Le divertissement, dans les Nuits de Paris, se veut en effet subordonné à un projet moral et politique qui passe par la dénonciation des « iniquités nocturnes » (Tome I, Première Nuit). La dimension satirique de la série est mise en exergue par les frontispices des différents volumes, qui annoncent parfois les Caprices (1799) de Goya. La neuvième partie s’orne ainsi d’une gravure montrant « Le Spectateur-nocturne voyant, au Billard-des-gueux, la Nature-humaine dans toute sa difformité » tandis que le frontispice de la dixième partie le représente « voyant un Vaurien couper à trois Jeunes personnes leurs robes blanches, à la faveur des ténèbres ». Le regard pénétrant du Hibou nous introduit ainsi au cœur du vice caché dans les replis de la capitale, confirmant la synonymie signalée par le Dictionnaire de l’Académie de 1762 entre ce qui est nocturne et ce qui est illicite, notamment lorsque l’adjectif qualifie un rassemblement : « fêtes nocturnes » (Tome I, 13e Nuit), « représentations nocturnes des Bas-farceurs » proposées par Nicolet lors de la Foire Saint-Laurent (Tome VI, 122e Nuit) ou « Assemblées nocturnes » (Tome IX, 225e Nuit ; Tome X, 238e Nuit) que favorisent les bals, sont également condamnées comme « nuisibles aux mœurs, favoris[a]nt une dissipation dangereuse, et caus[a]nt chaque année la perte de plus d’une Imprudente » (Ibid.). L’« effervescence nocturne » (Tome XIV, Postscript) du peuple apparaît plus redoutable encore au « Spectateur-nocturne de la Marquise de M*** » (Tome XI, 301e Nuit) que la « fureur brutale des Orgiaques-nocturnes » (Tome VII, 167e Nuit) ou les abus du pouvoir politique (« exécution nocturne », Tome VII, 158e Nuit ; « emprisonnement nocturne », Tome VIII, 1765 ; et autres « opérations nocturnes de la Police », Tome VIII, p. 193e Nuit).
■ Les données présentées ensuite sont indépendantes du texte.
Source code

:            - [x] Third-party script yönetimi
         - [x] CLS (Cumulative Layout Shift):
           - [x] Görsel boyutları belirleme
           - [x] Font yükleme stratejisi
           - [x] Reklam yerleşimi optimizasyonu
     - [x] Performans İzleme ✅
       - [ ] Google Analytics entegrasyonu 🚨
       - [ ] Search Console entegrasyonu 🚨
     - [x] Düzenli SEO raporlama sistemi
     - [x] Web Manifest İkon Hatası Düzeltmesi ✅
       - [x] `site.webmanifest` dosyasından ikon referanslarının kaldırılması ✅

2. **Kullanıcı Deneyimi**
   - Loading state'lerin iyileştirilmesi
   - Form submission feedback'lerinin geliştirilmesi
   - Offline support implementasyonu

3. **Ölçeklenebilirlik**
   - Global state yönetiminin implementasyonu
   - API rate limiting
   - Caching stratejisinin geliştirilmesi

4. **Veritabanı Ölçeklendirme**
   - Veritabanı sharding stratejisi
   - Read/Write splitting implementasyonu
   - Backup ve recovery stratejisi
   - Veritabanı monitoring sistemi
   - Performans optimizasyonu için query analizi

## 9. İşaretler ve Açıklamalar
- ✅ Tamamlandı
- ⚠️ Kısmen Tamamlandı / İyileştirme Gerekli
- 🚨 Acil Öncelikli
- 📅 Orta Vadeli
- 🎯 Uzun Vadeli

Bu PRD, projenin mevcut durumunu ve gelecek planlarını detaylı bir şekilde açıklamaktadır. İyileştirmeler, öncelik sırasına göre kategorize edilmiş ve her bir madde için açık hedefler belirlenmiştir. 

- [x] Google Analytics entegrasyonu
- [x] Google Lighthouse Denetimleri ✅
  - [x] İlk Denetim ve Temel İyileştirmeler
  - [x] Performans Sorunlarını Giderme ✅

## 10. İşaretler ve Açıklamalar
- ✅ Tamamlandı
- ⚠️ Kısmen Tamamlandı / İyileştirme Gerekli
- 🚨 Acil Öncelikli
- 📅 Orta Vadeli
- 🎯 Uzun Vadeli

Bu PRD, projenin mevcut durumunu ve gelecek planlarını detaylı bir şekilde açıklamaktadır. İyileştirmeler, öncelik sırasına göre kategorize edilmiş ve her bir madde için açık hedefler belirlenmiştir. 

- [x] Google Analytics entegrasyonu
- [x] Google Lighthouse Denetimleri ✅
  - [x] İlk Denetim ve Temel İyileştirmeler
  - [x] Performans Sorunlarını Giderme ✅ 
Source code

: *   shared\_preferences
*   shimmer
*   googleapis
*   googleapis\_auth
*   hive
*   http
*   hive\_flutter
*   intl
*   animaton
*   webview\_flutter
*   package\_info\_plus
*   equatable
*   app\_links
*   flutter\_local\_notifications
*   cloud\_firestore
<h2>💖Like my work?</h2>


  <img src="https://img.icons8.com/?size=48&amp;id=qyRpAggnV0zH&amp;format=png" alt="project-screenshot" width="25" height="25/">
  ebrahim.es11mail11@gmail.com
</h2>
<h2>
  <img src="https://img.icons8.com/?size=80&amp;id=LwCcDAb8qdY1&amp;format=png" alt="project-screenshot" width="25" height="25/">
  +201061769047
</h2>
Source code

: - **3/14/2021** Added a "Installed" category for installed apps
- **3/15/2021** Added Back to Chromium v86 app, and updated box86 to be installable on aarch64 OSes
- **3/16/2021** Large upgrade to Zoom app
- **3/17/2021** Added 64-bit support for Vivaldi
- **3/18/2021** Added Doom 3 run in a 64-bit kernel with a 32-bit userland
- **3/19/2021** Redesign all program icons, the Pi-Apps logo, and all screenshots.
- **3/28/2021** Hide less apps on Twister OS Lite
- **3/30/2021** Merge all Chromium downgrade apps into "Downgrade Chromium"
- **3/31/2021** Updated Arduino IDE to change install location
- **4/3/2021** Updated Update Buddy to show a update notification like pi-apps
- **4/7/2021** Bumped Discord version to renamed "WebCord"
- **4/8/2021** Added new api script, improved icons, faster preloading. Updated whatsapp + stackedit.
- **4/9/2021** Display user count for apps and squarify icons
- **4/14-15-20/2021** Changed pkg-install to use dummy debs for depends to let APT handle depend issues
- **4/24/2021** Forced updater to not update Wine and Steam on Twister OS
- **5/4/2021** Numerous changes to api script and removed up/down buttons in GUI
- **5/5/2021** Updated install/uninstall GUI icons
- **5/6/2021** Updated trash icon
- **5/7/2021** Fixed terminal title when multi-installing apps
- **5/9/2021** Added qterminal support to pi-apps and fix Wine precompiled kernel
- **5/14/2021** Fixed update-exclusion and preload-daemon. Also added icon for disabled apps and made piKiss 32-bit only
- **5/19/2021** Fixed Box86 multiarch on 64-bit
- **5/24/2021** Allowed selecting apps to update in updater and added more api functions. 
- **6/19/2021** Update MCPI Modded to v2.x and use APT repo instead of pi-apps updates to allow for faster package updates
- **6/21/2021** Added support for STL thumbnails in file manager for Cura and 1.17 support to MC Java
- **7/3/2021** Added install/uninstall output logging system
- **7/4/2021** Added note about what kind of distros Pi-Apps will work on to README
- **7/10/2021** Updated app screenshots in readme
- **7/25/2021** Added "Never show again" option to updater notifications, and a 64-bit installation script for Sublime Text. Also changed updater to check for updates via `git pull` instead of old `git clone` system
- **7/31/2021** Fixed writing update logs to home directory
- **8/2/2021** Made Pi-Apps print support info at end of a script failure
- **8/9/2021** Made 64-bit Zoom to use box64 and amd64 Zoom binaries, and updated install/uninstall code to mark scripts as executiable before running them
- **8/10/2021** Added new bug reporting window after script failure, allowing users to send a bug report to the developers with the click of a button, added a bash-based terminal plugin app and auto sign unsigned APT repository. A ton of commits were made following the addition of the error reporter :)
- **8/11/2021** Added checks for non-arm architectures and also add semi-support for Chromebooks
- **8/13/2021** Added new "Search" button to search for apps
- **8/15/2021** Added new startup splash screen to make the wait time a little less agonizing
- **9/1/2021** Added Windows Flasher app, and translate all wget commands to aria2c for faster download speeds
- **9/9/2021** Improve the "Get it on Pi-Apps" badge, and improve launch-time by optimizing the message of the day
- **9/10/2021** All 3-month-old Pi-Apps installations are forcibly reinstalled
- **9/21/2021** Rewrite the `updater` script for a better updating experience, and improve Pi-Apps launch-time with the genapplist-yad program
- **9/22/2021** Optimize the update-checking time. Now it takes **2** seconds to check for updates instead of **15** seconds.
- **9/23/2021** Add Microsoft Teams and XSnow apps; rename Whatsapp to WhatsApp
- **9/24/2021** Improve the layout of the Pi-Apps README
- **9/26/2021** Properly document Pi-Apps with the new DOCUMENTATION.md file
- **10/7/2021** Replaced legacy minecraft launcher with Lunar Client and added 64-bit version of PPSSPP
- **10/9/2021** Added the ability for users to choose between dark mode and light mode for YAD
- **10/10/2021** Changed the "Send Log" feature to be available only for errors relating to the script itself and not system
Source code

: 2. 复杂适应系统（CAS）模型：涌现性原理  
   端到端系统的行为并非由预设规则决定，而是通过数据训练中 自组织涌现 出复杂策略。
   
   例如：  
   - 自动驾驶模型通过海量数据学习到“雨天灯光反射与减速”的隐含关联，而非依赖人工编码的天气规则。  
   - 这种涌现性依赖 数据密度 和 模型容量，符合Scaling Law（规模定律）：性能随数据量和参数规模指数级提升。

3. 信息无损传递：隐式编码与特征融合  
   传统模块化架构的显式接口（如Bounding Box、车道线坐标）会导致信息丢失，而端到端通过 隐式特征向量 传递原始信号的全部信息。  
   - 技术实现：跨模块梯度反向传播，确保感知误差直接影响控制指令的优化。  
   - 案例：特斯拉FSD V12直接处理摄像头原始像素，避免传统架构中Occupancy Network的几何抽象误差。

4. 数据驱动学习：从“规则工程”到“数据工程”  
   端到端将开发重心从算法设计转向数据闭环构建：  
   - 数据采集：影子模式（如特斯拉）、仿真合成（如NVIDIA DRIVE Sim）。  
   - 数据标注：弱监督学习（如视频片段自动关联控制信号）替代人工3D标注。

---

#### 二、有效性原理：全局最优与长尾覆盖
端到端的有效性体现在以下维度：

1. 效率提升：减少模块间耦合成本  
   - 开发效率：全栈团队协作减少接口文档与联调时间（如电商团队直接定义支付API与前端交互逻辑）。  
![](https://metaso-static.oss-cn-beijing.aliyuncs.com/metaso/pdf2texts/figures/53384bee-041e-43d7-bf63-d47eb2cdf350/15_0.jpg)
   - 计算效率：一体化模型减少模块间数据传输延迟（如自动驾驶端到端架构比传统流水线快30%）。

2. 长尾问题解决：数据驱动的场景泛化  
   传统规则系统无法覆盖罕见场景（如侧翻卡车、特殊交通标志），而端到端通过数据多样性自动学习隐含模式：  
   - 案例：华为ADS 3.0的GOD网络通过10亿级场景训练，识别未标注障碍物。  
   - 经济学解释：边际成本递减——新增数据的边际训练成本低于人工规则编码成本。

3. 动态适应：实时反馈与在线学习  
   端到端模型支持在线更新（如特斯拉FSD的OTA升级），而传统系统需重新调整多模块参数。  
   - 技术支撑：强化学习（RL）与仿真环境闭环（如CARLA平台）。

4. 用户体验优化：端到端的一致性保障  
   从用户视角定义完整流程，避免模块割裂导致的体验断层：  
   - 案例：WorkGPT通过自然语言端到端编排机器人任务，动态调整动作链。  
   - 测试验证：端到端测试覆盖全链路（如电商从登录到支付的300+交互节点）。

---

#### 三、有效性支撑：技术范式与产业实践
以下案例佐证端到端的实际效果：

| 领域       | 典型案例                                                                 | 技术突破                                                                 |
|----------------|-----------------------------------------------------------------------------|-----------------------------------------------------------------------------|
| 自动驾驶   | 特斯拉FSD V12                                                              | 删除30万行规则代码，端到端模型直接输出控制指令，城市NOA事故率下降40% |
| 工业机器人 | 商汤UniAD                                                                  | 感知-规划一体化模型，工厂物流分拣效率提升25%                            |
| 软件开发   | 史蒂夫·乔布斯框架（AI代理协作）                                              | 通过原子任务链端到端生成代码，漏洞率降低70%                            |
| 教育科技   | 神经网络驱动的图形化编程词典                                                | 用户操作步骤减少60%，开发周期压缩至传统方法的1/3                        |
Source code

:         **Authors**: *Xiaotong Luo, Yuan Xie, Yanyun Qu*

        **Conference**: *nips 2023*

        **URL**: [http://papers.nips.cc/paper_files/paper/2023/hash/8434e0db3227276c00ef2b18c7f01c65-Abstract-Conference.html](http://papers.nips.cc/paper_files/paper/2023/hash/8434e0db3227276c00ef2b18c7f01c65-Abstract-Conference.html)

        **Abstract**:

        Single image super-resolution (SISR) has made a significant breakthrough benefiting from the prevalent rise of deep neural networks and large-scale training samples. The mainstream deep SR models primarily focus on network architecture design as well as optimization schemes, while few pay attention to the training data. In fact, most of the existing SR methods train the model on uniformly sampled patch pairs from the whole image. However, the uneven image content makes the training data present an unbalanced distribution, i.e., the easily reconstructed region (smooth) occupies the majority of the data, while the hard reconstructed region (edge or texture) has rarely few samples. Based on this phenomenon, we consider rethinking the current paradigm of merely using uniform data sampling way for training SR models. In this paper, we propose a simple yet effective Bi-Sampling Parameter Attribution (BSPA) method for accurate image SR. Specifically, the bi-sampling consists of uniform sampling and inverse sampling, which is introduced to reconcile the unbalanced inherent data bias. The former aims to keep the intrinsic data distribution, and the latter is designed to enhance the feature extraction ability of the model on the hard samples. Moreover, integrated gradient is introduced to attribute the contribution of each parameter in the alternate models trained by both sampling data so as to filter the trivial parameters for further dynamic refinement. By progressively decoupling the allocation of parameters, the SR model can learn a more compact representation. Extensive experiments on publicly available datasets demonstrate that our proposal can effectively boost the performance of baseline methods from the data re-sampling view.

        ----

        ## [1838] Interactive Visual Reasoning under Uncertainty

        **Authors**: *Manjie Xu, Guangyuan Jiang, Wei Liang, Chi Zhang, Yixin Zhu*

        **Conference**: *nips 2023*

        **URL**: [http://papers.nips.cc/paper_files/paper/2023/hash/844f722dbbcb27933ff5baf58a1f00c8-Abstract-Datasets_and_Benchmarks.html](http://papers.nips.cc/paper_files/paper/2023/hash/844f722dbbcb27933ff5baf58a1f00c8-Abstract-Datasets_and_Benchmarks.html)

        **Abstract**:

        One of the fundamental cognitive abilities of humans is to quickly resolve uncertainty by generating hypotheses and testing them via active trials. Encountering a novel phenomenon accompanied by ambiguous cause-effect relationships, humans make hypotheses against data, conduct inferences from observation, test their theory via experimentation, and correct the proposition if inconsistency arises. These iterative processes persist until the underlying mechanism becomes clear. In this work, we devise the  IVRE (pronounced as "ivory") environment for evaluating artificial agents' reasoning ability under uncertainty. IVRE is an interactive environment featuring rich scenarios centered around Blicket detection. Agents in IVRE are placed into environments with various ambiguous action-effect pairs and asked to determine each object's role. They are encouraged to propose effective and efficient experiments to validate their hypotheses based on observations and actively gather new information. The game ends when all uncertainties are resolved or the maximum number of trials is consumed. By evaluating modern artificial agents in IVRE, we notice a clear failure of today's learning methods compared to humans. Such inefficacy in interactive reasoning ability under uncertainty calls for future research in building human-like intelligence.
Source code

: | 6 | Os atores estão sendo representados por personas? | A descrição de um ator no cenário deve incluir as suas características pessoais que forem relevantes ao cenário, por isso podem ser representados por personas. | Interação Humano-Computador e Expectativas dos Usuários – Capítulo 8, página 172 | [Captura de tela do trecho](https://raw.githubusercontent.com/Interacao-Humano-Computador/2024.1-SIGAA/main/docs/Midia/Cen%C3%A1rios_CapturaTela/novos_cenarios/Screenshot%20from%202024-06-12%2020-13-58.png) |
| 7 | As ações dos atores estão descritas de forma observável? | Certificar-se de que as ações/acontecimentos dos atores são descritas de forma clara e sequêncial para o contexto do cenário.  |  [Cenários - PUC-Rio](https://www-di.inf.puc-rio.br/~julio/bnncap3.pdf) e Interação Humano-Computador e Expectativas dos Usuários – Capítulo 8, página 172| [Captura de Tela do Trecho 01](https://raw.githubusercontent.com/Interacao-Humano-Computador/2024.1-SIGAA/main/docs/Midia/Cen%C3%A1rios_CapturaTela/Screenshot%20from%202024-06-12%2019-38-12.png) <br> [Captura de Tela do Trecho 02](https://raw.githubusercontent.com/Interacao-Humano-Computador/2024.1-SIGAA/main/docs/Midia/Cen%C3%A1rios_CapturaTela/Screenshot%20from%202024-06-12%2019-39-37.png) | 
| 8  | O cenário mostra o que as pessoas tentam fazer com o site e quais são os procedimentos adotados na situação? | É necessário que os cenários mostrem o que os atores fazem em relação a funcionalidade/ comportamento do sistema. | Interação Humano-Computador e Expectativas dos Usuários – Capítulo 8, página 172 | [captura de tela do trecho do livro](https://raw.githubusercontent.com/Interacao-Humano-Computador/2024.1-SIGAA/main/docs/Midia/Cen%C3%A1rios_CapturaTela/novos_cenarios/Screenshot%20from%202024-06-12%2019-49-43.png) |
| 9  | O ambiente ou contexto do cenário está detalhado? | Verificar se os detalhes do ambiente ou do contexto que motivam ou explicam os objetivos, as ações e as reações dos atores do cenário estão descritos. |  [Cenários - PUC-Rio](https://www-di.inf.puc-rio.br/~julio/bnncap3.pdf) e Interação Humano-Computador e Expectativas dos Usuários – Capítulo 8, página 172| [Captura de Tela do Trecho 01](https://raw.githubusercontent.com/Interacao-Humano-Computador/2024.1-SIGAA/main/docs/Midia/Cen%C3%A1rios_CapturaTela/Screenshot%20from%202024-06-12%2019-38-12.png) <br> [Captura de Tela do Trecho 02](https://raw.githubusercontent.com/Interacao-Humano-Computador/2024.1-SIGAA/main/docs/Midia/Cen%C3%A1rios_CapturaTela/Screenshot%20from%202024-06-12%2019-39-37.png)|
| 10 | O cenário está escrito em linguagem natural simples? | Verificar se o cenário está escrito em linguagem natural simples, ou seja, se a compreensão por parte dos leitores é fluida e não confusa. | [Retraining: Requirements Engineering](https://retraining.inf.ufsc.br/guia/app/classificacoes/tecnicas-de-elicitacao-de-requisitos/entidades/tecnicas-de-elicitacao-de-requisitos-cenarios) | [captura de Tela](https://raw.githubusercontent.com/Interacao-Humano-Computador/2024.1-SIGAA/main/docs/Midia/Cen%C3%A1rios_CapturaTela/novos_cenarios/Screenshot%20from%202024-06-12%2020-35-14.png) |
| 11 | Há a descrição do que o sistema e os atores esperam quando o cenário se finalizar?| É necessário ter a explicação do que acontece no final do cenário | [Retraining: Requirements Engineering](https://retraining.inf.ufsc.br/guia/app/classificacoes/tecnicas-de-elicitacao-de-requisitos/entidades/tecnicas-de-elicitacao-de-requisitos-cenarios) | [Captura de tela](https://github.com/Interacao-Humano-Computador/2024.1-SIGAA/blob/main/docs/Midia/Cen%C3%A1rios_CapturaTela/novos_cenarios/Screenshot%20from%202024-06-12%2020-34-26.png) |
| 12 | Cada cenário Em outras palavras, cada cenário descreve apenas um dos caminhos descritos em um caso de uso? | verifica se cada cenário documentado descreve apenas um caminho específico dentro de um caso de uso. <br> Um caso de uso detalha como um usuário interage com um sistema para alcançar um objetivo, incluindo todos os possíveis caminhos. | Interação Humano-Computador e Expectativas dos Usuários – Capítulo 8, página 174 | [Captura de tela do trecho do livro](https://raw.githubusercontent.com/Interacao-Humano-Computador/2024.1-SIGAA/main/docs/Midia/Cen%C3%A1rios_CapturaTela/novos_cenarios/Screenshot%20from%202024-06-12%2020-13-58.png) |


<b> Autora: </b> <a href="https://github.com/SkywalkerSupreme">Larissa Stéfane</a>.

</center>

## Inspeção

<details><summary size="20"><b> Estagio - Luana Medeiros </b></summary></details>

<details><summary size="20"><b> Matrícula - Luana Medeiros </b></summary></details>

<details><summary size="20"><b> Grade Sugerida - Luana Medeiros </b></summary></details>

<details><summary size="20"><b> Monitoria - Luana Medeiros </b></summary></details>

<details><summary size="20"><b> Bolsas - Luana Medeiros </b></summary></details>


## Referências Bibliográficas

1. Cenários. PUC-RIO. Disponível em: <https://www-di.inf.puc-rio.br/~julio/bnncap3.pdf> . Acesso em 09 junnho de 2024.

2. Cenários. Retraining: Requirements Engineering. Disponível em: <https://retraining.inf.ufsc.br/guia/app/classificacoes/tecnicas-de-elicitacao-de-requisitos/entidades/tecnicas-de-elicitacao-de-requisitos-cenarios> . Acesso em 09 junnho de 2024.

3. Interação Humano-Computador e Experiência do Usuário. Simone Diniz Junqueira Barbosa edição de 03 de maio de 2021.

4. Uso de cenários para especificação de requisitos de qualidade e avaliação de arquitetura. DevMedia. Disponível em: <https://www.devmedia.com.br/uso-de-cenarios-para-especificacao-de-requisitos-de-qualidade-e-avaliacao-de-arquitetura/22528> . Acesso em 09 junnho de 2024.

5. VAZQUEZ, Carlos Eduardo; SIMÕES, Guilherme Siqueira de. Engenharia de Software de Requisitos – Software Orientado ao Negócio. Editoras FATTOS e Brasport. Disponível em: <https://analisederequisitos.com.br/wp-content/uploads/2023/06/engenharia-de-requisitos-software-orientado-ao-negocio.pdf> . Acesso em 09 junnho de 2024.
C’est sans doute ce qui explique l’accentuation, dans La Semaine nocturne et XX Nuits de Paris, des sèmes les plus dysphoriques attachés à la composante nocturne de la série.

Bibliographie

- Philippe Barr, Rétif de La Bretonne spectateur nocturne. Une esthétique de la pauvreté, Amsterdam-New-York, Rodopi, 2012.

- Françoise Le Borgne, « Entre le sombre et le noir. Les Nuits révolutionnaires de Restif de La Bretonne », dans Philippe Bourdin (dir.), Les Nuits de la Révolution française, Clermont-Ferrand, 2013, p. 257-369.